- Records shown:

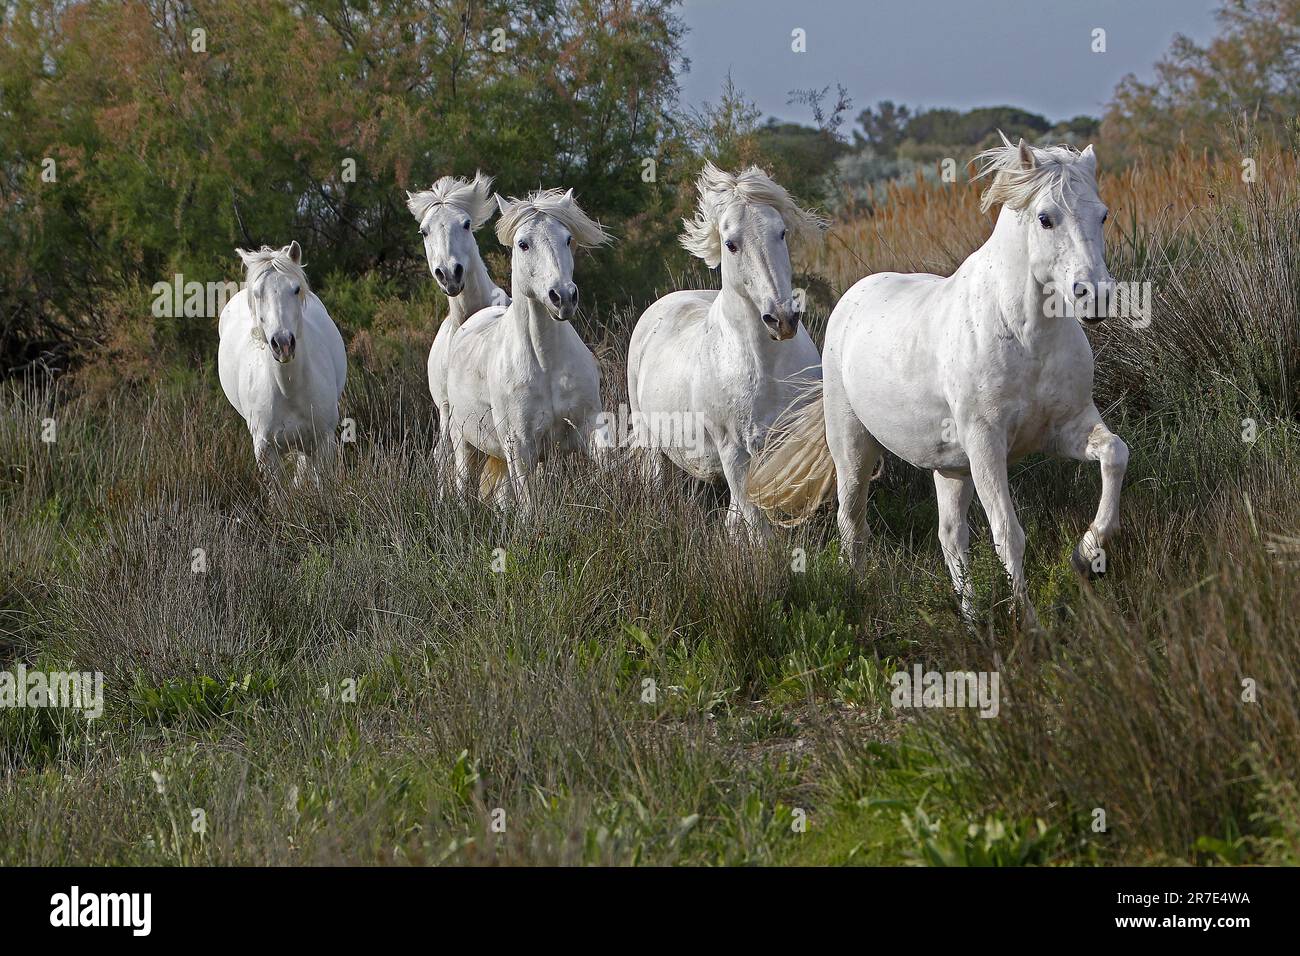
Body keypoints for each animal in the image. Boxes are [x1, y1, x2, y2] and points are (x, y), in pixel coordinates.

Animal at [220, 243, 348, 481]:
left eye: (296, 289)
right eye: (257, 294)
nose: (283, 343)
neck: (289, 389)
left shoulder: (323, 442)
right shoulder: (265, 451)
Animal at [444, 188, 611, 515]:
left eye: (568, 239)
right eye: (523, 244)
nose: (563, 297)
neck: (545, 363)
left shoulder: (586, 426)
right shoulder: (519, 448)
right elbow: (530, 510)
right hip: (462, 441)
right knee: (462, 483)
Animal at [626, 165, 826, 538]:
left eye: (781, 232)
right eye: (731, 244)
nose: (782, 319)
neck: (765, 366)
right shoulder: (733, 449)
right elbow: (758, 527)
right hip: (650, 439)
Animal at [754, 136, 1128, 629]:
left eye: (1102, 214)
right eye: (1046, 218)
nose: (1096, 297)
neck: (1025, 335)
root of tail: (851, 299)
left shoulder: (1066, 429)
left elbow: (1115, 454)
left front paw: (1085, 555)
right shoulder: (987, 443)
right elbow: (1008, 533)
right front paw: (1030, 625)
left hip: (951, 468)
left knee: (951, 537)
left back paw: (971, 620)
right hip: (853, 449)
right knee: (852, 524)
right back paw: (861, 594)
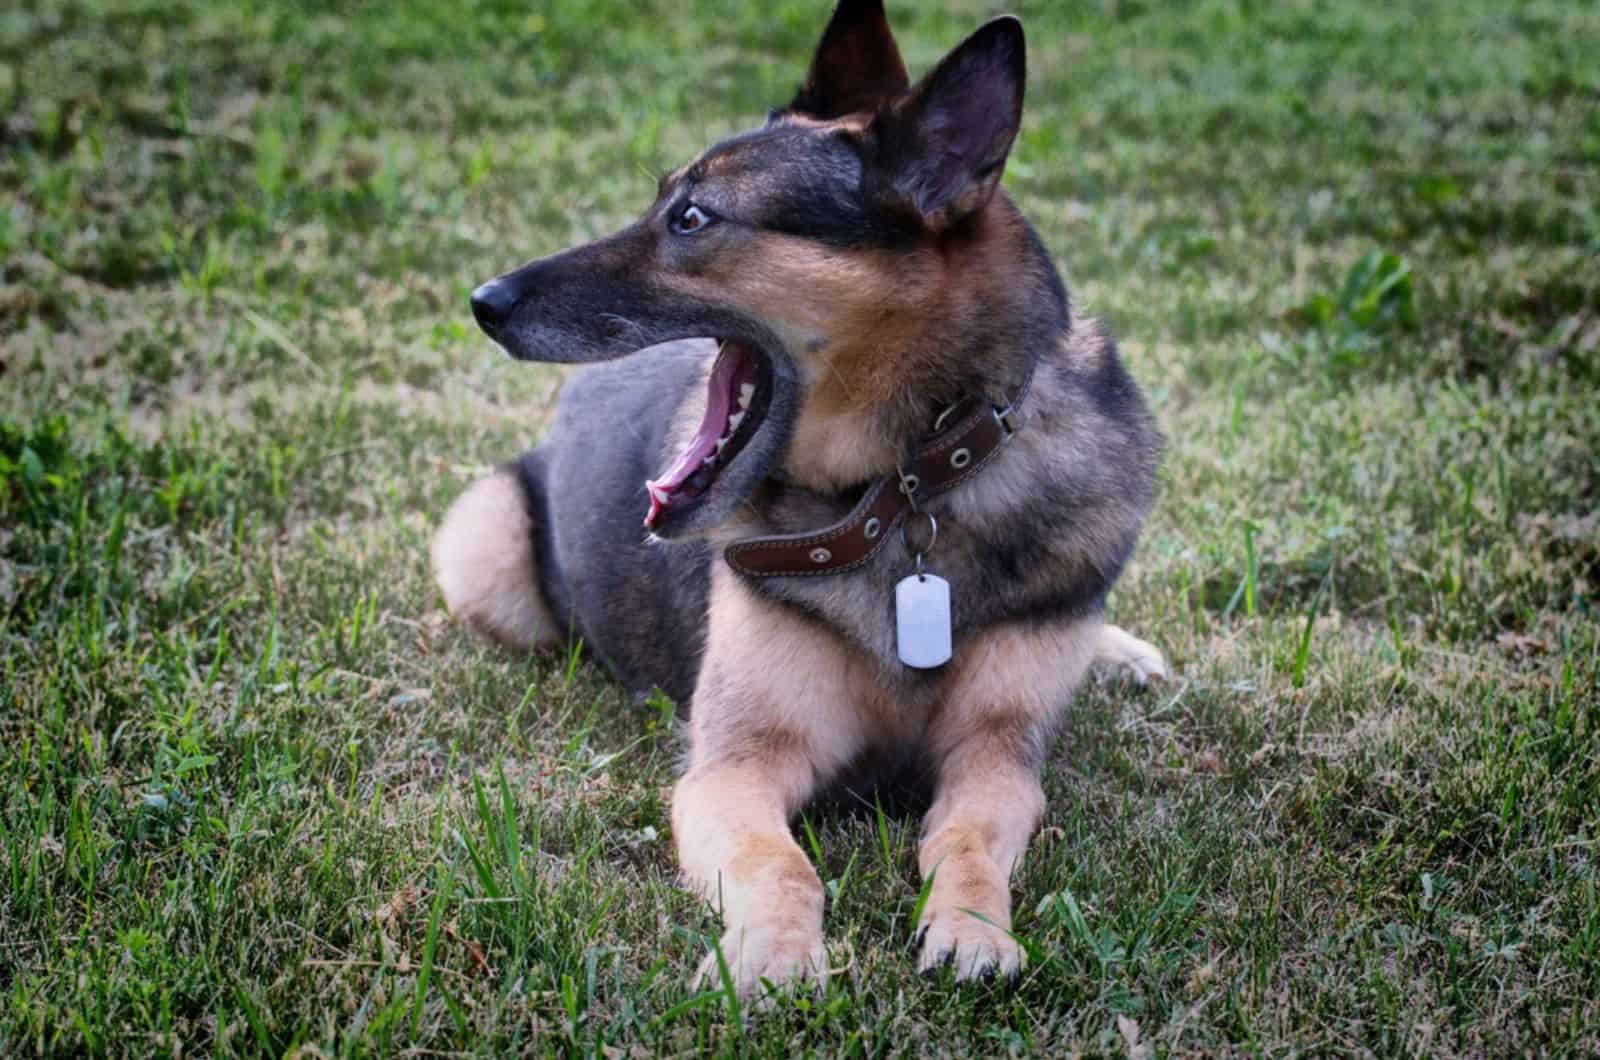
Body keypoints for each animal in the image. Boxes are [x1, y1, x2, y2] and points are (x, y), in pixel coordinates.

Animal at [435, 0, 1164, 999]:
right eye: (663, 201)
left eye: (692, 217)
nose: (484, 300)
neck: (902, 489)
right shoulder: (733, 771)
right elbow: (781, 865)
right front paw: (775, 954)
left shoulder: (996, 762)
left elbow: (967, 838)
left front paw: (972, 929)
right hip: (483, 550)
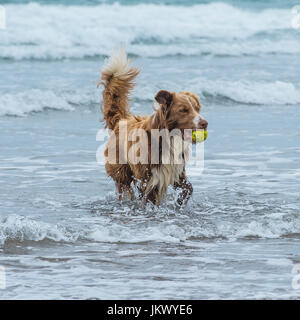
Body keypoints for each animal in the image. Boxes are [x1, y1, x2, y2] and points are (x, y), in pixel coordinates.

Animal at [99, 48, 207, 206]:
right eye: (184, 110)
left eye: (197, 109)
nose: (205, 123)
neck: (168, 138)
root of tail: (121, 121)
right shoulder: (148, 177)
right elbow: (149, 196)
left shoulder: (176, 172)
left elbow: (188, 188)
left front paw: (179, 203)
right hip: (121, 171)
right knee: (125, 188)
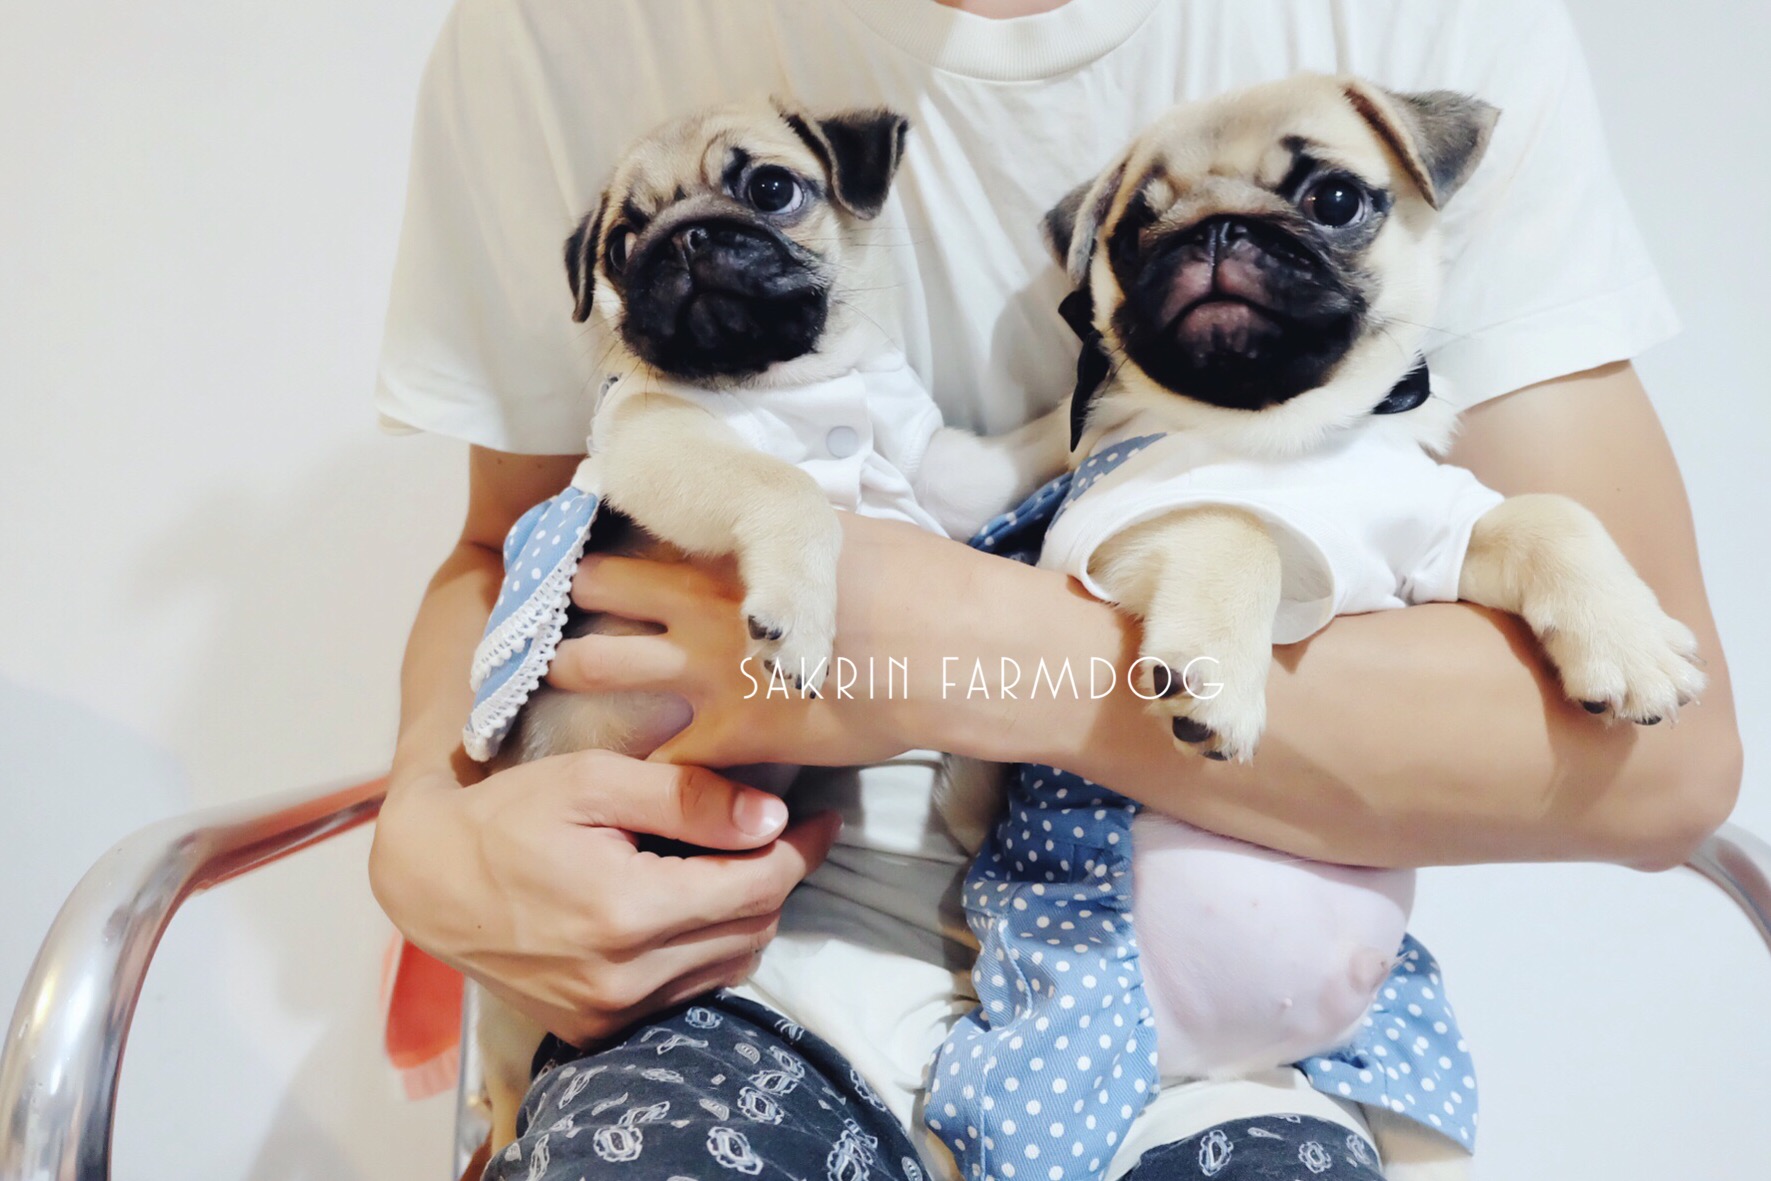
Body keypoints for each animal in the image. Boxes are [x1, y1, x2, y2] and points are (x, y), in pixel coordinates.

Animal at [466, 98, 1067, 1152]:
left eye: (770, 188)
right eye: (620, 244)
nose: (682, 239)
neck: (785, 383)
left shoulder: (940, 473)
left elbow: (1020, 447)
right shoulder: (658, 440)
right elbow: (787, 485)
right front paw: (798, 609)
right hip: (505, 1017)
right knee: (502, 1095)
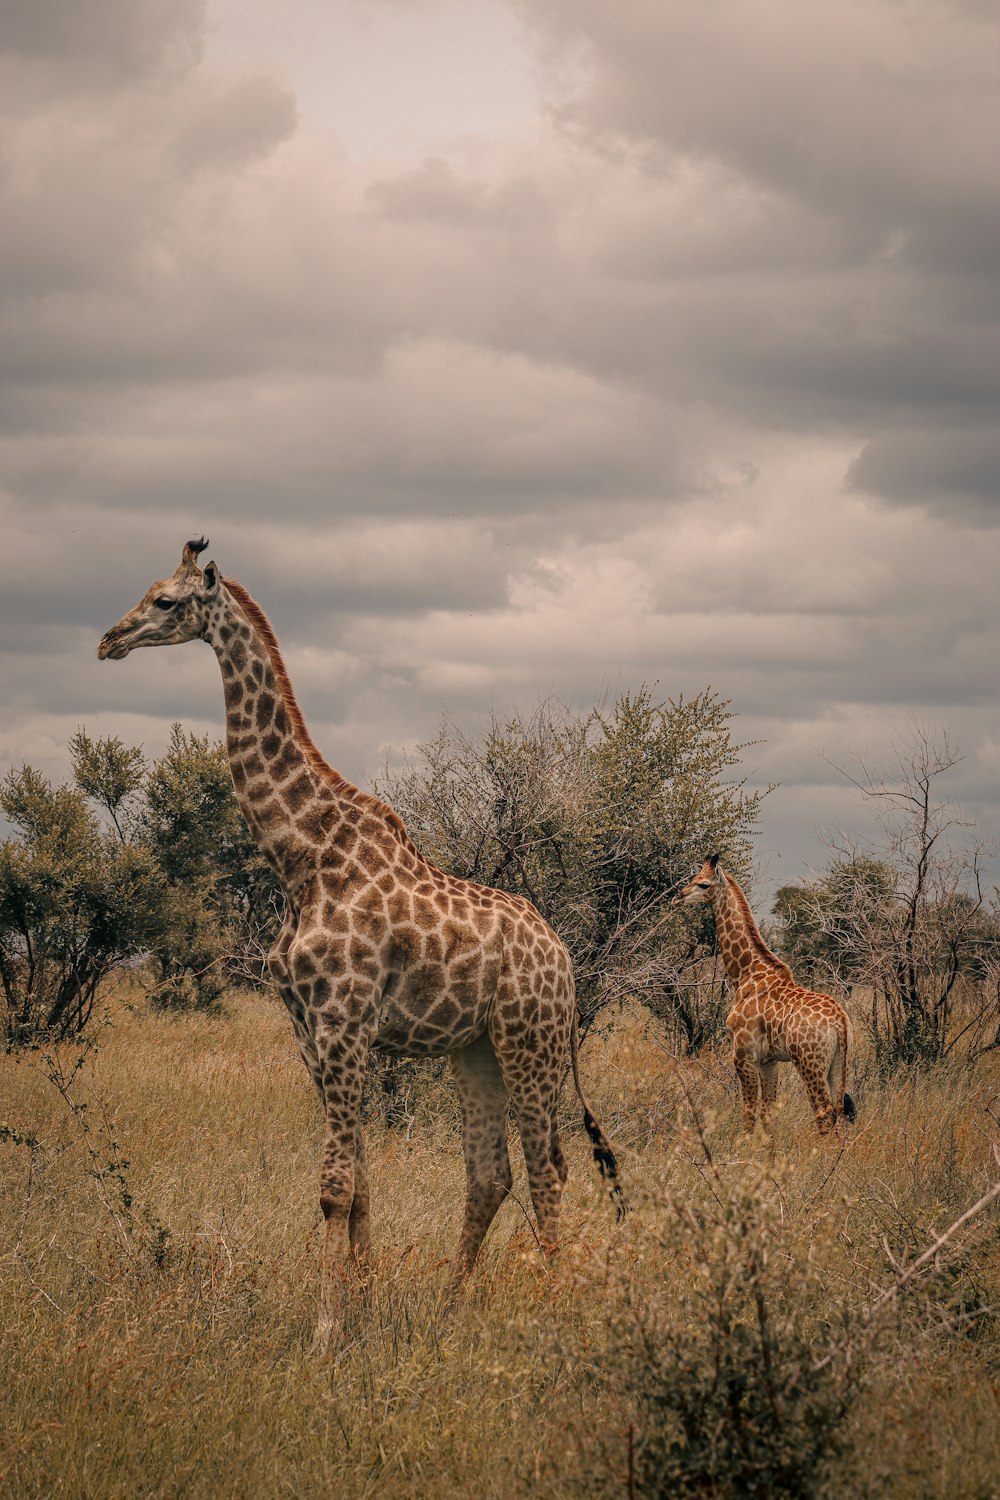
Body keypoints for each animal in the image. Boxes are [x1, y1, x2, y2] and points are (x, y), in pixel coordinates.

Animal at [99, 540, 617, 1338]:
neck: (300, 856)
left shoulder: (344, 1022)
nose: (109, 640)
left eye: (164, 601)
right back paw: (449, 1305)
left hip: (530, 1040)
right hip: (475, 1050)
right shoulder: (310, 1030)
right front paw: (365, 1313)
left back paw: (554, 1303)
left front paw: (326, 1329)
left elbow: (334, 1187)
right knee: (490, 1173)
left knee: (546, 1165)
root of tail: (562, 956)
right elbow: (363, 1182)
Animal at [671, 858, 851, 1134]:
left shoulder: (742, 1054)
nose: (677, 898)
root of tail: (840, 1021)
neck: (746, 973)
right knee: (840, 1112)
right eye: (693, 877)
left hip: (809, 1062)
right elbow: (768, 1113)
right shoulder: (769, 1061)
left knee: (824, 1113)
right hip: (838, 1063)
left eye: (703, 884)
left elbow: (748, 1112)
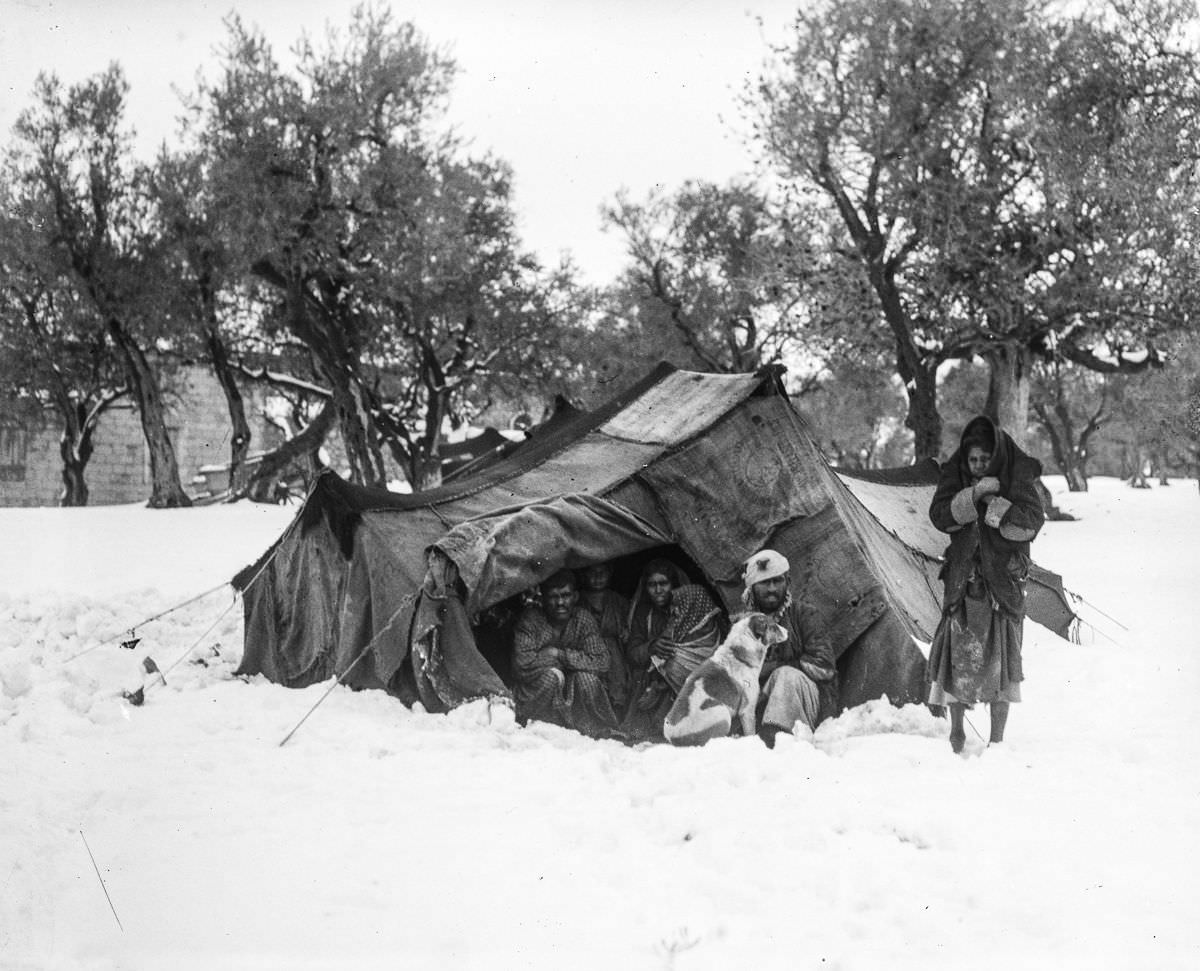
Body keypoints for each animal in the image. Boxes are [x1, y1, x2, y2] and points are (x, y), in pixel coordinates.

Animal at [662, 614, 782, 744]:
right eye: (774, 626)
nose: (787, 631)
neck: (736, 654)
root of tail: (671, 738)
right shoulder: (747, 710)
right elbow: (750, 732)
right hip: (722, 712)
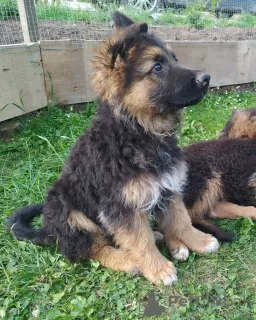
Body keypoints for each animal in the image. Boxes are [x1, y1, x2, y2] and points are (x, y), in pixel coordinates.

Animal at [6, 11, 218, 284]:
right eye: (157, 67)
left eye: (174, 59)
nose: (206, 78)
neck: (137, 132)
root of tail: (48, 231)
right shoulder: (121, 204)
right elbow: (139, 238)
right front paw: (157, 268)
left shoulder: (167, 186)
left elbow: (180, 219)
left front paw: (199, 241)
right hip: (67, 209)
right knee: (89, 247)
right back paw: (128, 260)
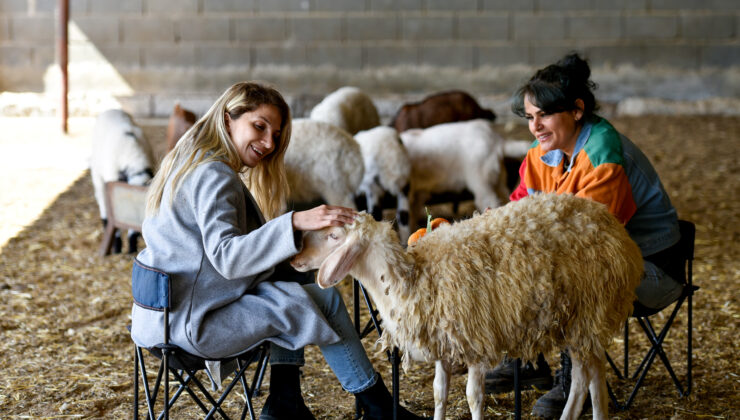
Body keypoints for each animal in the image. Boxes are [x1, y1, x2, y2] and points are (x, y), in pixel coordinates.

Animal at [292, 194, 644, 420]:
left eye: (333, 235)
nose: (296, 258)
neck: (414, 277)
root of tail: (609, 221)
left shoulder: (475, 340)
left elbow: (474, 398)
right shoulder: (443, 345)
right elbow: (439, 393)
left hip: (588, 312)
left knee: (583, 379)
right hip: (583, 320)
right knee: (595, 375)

- Work to complete: Copy only the lines in the listing that contain "knee".

- Response area:
right knee: (462, 483)
left knee: (951, 537)
right knee: (852, 524)
right knee: (125, 188)
right knee: (502, 1095)
right knee: (490, 1173)
left knee: (546, 1165)
right knee: (840, 1112)
left knee: (824, 1113)
right knee: (89, 247)
left knee: (583, 379)
right knee: (595, 375)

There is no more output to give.